━━━ Supplied data ━━━

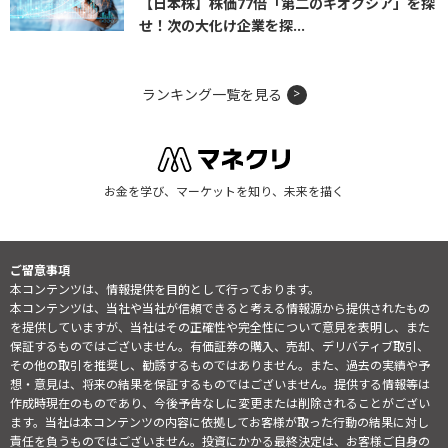
【日本株】株価77倍「第二のキオクシア」を探
せ！次の大化け企業を探...
ランキング一覧を見る
お金を学び、マーケットを知り、未来を描く
ご留意事項
本コンテンツは、情報提供を目的として行っております。
本コンテンツは、当社や当社が信頼できると考える情報源から提供されたもの
を提供していますが、当社はその正確性や完全性について意見を表明し、また
保証するものではございません。有価証券の購入、売却、デリバティブ取引、
その他の取引を推奨し、勧誘するものではありません。また、過去の実績や予
想・意見は、将来の結果を保証するものではございません。提供する情報等は
作成時現在のものであり、今後予告なしに変更または削除されることがござい
ます。当社は本コンテンツの内容に依拠してお客様が取った行動の結果に対し
責任を負うものではございません。投資にかかる最終決定は、お客様ご自身の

━━━

▶ Work item
Can you write out the lines from the start of the data through the line containing "その他の取引を推奨し、勧誘するものではありません。また、過去の実績や予", both ends included, and leave the pictures out of your answer?

▶ Task result
【日本株】株価77倍「第二のキオクシア」を探
せ！次の大化け企業を探...
ランキング一覧を見る
お金を学び、マーケットを知り、未来を描く
ご留意事項
本コンテンツは、情報提供を目的として行っております。
本コンテンツは、当社や当社が信頼できると考える情報源から提供されたもの
を提供していますが、当社はその正確性や完全性について意見を表明し、また
保証するものではございません。有価証券の購入、売却、デリバティブ取引、
その他の取引を推奨し、勧誘するものではありません。また、過去の実績や予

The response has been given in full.